Set out every line of the entries below as a Markdown table with the columns "Entry row" and "Text", numbering the rows and skipping blank lines. Leave the pictures out of the table.

*** Opening EXTRACTED DATA ***

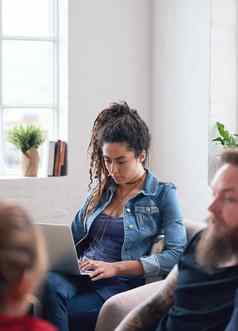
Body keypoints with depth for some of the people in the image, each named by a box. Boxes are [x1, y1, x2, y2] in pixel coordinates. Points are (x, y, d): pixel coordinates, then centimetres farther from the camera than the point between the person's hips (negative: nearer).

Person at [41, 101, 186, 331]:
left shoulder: (163, 194, 3)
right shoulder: (100, 189, 18)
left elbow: (176, 254, -7)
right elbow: (74, 236, 23)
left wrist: (116, 268, -14)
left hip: (120, 285, -4)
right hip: (81, 276, 4)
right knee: (50, 285, -32)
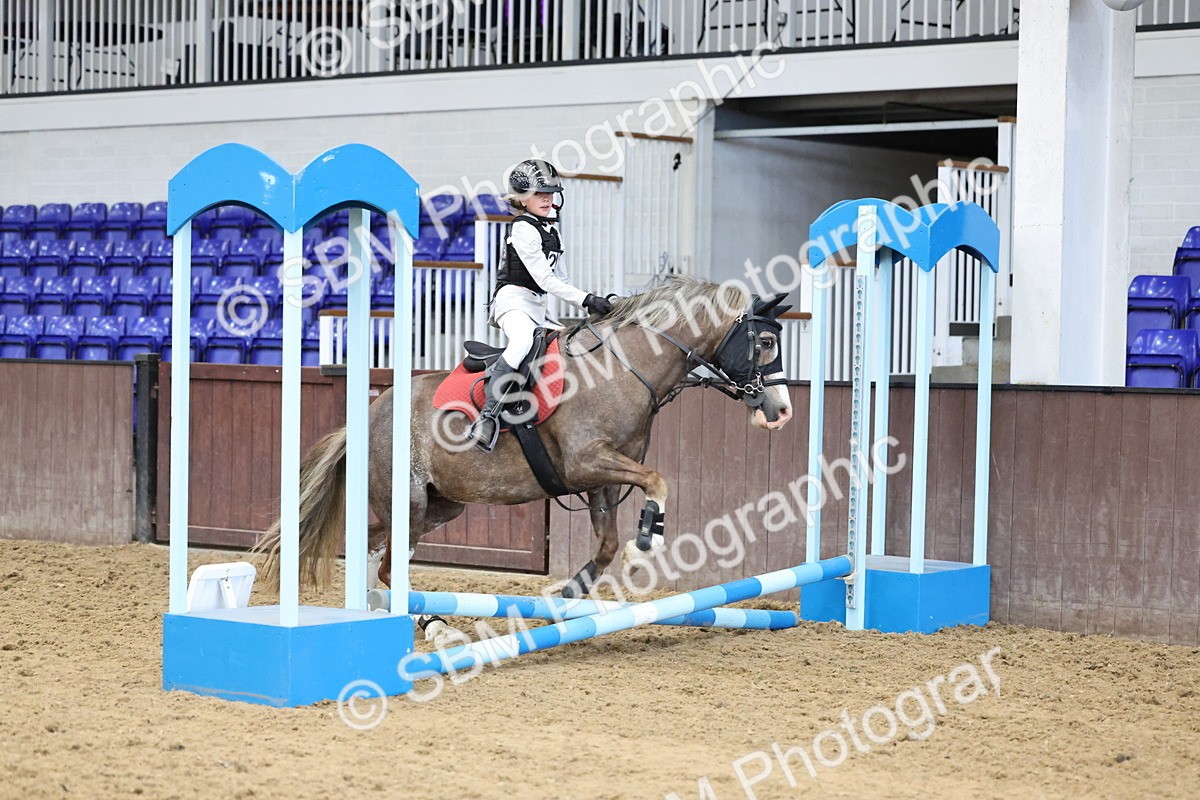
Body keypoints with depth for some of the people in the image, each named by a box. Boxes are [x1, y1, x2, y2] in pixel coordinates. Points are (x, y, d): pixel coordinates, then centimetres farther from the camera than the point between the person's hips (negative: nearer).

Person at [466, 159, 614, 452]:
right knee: (522, 341, -38)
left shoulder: (550, 231, 20)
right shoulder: (524, 229, -9)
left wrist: (591, 303, 12)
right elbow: (545, 279, -16)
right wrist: (586, 300, -19)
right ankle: (488, 414, -46)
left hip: (539, 307, 10)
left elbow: (560, 278, 26)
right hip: (514, 299, -10)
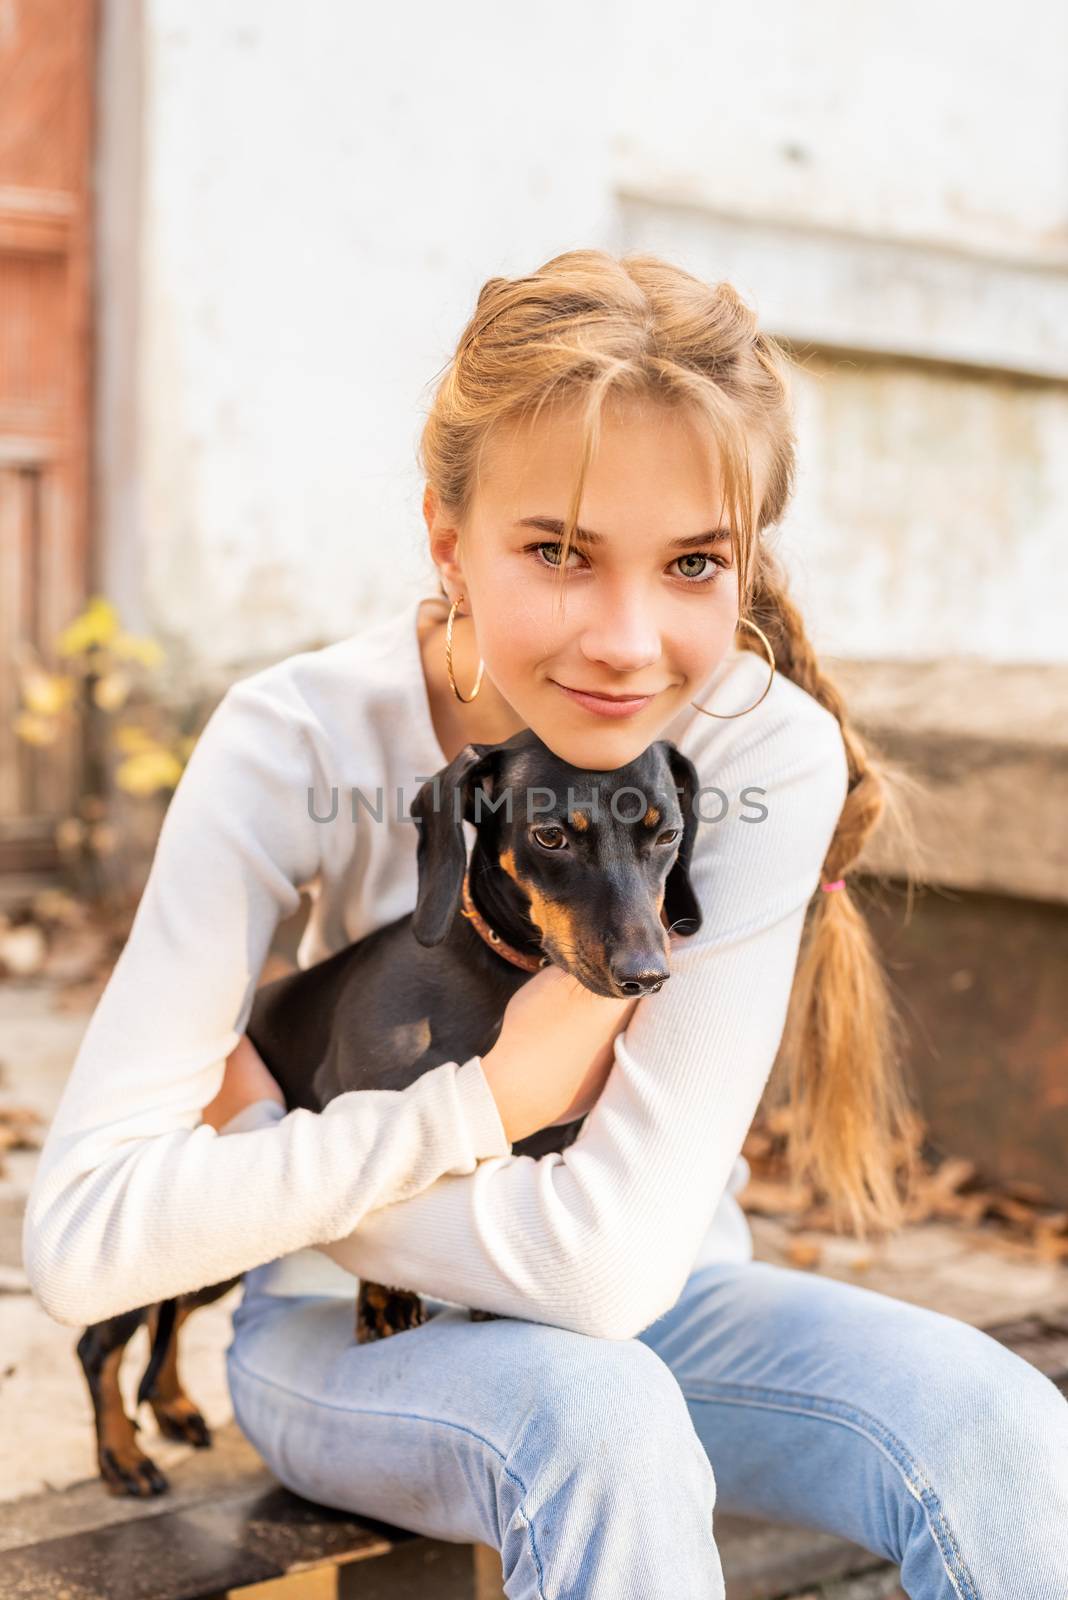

*** Closing EXTRACTED DATA ***

**EXERCISE SOLUTION**
| Entry row | Text |
|---|---|
| 1 | Body keypoints with depth for some of the people in the image, each named by a box. Boxes are [x1, y1, x2, y2] in pixel coordinates. Points are (x, y, d): pixel coordinates, then centimetres farther from the camera than the point between the person's hips (negative: nearer). |
| 2 | Person at [41, 101, 186, 331]: |
| 3 | left shoulder: (163, 194, 3) |
| 4 | right shoulder: (100, 189, 18) |
| 5 | left elbow: (176, 254, -7) |
| 6 | right elbow: (74, 236, 23) |
| 7 | left wrist: (116, 268, -14) |
| 8 | left hip: (120, 285, -4) |
| 9 | right hip: (81, 276, 4) |
| 10 | right knee: (50, 285, -32) |
| 11 | Body keypoints with depth for some of the people in the image, each named by a box. Boxes are [x1, y1, x2, y2] in pixel coordinates. Points are (x, y, d): pixel coordinates, then centimetres farther from the camera than the point between the person's hips (negative: nearer). |
| 12 | Person at [466, 159, 614, 452]: |
| 13 | right knee: (522, 341, -38) |
| 14 | left shoulder: (550, 231, 20) |
| 15 | right shoulder: (524, 229, -9) |
| 16 | left wrist: (591, 303, 12) |
| 17 | right elbow: (545, 279, -16) |
| 18 | right wrist: (586, 300, -19) |
| 19 | right ankle: (488, 414, -46) |
| 20 | left hip: (539, 307, 10) |
| 21 | left elbow: (560, 278, 26) |
| 22 | right hip: (514, 299, -10) |